I'm going to run this by some biologists and MDs today to see if they think this is biologically relevant, or if this is cheating to some extent.
"Single cell" anything is huge right now, and we've got to be skeptical. This group just published some decent CyTOF data and got away with calling it single cell somehow and scored Nature Biotech. If you aren't out there trying to find whatever the largest "single cell" in the world is (there is an algae that is over a foot long!) so you can do some damage to this newly emerging field, I'm not sure what side you're on, probably not your own!
However -- I hope this isn't cheating because, it is reeeeeeeeeeeeeaaaaaaaaaaaallly cool.
HLA peptides suck.

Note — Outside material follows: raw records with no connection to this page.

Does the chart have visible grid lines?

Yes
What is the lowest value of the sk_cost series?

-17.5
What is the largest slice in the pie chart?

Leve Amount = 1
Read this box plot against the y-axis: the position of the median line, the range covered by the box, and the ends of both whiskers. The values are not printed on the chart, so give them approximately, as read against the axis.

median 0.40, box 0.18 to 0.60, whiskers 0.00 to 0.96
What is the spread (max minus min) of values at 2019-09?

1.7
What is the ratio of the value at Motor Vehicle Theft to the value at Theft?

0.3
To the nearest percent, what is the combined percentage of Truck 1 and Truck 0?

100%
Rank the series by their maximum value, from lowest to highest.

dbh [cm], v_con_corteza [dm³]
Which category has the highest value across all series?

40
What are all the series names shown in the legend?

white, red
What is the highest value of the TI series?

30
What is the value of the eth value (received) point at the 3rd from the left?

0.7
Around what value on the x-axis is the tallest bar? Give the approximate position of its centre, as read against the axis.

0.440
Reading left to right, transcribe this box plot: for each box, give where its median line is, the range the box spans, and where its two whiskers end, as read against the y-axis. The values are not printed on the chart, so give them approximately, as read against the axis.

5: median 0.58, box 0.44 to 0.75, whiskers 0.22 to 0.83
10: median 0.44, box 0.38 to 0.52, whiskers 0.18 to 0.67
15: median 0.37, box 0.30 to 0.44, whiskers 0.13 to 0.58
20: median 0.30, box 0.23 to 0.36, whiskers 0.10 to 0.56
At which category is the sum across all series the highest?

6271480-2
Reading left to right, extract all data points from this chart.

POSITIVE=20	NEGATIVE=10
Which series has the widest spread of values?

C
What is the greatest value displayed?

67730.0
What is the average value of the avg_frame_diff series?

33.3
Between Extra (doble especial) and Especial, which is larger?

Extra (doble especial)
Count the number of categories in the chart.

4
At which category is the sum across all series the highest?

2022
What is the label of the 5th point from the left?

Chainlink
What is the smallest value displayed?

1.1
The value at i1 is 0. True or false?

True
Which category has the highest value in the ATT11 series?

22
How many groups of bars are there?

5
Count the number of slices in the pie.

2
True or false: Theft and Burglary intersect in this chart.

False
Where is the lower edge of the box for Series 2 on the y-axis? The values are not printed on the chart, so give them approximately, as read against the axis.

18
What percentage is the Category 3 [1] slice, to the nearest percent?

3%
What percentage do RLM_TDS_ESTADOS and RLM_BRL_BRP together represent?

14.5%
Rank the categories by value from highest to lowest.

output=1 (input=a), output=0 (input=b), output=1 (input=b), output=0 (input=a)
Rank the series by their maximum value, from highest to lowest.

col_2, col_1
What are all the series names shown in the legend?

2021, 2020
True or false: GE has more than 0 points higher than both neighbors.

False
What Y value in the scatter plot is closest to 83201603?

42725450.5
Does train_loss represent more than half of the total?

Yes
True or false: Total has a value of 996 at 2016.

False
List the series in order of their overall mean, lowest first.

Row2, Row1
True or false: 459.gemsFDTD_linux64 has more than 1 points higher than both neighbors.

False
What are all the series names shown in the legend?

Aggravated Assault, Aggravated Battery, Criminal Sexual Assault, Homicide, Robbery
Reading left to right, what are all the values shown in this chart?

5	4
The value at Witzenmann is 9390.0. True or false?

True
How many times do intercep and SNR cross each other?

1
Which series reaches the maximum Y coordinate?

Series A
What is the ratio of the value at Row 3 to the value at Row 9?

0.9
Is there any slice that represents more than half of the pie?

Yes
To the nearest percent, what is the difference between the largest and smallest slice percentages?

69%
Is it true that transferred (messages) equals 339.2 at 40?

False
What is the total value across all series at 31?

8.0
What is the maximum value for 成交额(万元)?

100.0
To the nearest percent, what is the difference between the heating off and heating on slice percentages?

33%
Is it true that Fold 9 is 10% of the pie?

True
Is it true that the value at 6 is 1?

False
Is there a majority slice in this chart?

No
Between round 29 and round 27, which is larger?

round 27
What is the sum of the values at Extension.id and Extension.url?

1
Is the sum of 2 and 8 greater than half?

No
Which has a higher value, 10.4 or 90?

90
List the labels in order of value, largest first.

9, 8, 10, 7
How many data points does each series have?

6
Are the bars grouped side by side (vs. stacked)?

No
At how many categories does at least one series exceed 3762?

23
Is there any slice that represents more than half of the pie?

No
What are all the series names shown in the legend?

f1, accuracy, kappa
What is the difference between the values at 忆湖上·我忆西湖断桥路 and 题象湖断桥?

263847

They typically don't have K/R on the ends so they often don't doubly charge (or at least localize to the termini so we have full b/y ion spreads. However, we could absolutely overcome this with high resolution MS/MS IF we have enough signal.
How to get over the signal hurdle? Get a single cell from the tumor and grow a ton of them. Now....I'm going to consult people who know biology, but I'm worried that whatever the presentation is in the tumor vs whatever it is while you're growing out a clonal population on a plate might be very different things. I assume the people who reviewed this considered that, but....ummm....wait. Same journal as the CyTOF IHC "single cell" stuff. So...grain of salt all around.
Disclaimer: Maybe I just don't understand the CyTOF paper. I'm obviously no expert, but I was very disappointed because there are groups out there doing what I'd consider real single cell metabolism/ metabolomics.
Proof?
Check out this recent work from the Bamba lab.
They go ultra-low flow with fancy cell loading and build a targeted list for 35 metabolites and curves and calculate LOD off good ol' linear regression.